Sunday, March 21, 2010

Parry Aftab to appear on American Morning CNN 6:30am March 22nd on sexting and sexual exploitation laws

I have worked in this area for years and years, ever since 1995. The first sexting case I was aware of occurred in 1998, before cell phones could take or transmit images. We called it "sexing" in the days before cell phones and the term coined to combine sex and texting. A young teen in NY took a sexual video of herself and gave it to a boy she liked. He shared it with the world.

Now, as MTV and Associated Press polls show that 2/3's of sexting is coerced, and those involved in sexting are 4 times more likely to contemplate suicide, we have to make this a priority.

But how do we advised policymakers? Do we ask them to decriminalize all creation, sharing or possession of images that legally constitute child pornography? If not, what do we want them to do?

Sexting that occurs consensually between teens who are involved can be treated like consensual teen sex with another teen, by amending the child pornography laws to match the statutory rape exemptions for consensual teen to teen sex. But what about those who maliciously spread the images to others, either to get revenge for the teen in the image breaking up with them, or because they want to ruin the reputation of the teen in the image.

In Canada they give limited immunity for the teens involved in the taking and initial sharing of the image, those making up the intimate relationship.
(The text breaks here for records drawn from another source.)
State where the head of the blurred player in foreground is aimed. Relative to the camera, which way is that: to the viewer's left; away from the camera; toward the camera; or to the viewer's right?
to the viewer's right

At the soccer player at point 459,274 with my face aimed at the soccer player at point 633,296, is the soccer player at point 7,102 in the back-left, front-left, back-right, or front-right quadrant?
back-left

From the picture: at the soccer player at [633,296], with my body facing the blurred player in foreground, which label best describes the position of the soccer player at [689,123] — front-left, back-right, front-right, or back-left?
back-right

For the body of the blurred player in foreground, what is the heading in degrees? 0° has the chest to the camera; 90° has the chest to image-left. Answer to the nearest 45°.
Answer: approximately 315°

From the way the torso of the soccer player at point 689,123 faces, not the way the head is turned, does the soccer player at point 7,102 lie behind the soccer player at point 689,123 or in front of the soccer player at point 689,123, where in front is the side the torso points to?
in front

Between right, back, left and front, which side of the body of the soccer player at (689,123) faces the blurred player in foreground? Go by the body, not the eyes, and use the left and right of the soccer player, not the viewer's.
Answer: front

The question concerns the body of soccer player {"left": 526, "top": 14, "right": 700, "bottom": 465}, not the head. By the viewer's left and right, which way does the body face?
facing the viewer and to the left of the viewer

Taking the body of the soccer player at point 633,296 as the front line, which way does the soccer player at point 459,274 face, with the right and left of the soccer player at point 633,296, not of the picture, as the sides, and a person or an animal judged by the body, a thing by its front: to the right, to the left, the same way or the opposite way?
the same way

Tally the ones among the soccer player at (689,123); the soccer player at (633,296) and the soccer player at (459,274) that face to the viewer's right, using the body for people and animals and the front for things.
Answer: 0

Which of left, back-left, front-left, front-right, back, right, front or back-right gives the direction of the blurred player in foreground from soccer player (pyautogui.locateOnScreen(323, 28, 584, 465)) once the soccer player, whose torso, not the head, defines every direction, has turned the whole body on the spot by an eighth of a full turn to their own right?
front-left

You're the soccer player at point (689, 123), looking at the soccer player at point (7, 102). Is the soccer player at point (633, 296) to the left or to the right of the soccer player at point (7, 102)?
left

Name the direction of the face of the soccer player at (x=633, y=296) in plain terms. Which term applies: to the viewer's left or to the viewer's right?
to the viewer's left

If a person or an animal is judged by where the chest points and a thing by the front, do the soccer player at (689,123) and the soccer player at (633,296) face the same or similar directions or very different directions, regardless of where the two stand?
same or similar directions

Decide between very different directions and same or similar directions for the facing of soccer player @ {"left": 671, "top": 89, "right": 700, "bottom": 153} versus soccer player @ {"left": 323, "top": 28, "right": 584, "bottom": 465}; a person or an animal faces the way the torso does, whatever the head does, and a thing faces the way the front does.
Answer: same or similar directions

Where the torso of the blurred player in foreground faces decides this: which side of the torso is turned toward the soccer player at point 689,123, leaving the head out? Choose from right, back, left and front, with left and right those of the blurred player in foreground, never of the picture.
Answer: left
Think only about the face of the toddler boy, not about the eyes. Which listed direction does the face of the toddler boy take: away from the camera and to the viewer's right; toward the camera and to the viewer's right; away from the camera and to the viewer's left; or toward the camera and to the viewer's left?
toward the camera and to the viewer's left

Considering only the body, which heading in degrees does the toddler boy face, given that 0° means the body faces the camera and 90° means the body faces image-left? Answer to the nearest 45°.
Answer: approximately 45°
Once it moves beyond them, it becomes criminal.

But not all sexting is consensual. A ten year old I know was extorted into taking a sexual image for a few thirteen year olds, threatened with sexual assault if she didn't comply. That's not sexting. That is aggravated sexual assault.

Lawyers do this all the time, so do policymakers. We look at a problem and craft a solution when laws are needed. We can set parameters and help prosecutors understand when community service is best, or counsling is needed, or the teen being charged needs to be treated as a criminal.
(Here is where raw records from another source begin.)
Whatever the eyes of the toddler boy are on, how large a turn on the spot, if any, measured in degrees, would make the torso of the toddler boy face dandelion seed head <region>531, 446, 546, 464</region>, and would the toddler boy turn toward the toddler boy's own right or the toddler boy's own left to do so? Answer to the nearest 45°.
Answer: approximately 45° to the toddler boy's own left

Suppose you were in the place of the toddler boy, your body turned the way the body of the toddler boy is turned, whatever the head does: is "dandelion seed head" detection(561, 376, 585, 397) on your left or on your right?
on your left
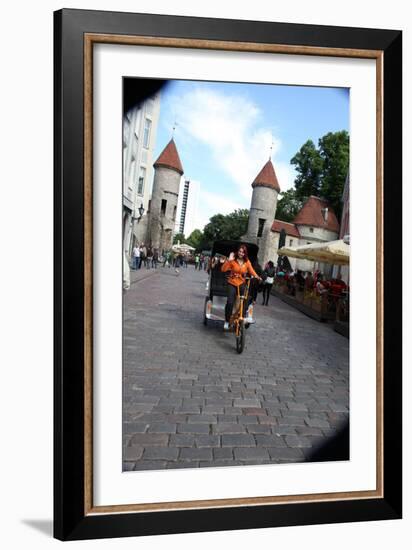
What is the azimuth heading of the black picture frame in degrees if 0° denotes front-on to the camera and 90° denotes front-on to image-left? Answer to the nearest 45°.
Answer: approximately 315°
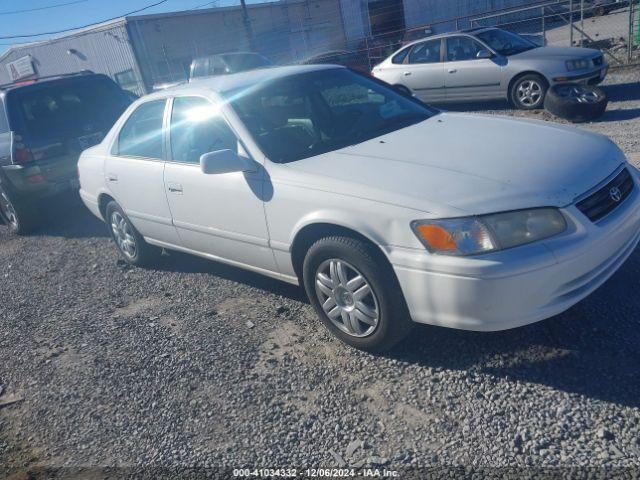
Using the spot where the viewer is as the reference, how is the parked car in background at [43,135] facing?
facing away from the viewer and to the left of the viewer

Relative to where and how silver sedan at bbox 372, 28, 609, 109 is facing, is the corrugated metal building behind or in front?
behind

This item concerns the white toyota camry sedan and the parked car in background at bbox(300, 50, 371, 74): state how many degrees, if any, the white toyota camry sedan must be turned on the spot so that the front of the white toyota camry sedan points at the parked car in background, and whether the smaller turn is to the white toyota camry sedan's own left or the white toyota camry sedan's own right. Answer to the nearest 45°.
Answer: approximately 135° to the white toyota camry sedan's own left

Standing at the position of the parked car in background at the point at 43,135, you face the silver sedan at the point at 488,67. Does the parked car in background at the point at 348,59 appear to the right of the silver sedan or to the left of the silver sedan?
left

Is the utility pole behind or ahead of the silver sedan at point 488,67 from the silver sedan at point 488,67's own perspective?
behind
Some people think that we shouldn't be ciminalizing "dumb" behavior by teens. But we do all the time. If the drink and drive, it's "dumb" and criminal. If they steal, use a weapon, sell drugs, etc. it's a crime.

What we need to do is remind them of this. Education, awareness, peer-advisors, getting the cell phone companies involved, the digital video and still camera companies involved and the online providers involved...they are all crucial. We need to train prosecutors, judges, law enforcement, etc.

We need to support programs such as MTV's campaign. We need to join forces. WiredSafety, the charity I run, has created a coalition called the Stop Cyberbullying Coalition. It handles all aspects of cyberbullying, including sextbullying (when teens spread the images to hurt someone). Our KID team, "kids in danger" team will continue its 15 year quest to stop sexual exploitation of minors.

It isn't justice when one case results in a teen going to jail or having to register as a sex offender for 40+ years, while the same set of facts results in a slap pon the wrist somewhere else. So, we need ot chage the laws. But "decriminalizing" sexting as a blanket policy without looking at the circumstances, whether the actions were predatory, malicious or purely consensual isn't the way. Careful, thoughtful, smart people need to joint forces to find the right way. No kneejerk reactions. But creating exemptions to the law that allow for community service, mandated counseling or no charges under the right circumstances, while giving law enforcement the tools to stop predatory, threatening and true sexual exploitation is.

My 5 sexting tips for teens:

1. If you receive a sexual image of a minor, even if you know them, delete it.
2. Don't take an image you don't want your parents, the police, your principal or a predator to see.
3. What you post online stays online together.
4. If you think what you store on your cell phone is private and no one can access it - think again. How carefully do you guiard it? Do others ever use it? Are you sure your kid brother or your parents aren't "checking things out"?
5. If you love him, bake him cookies, don't send him a sext. And if you love her, don't ask for one.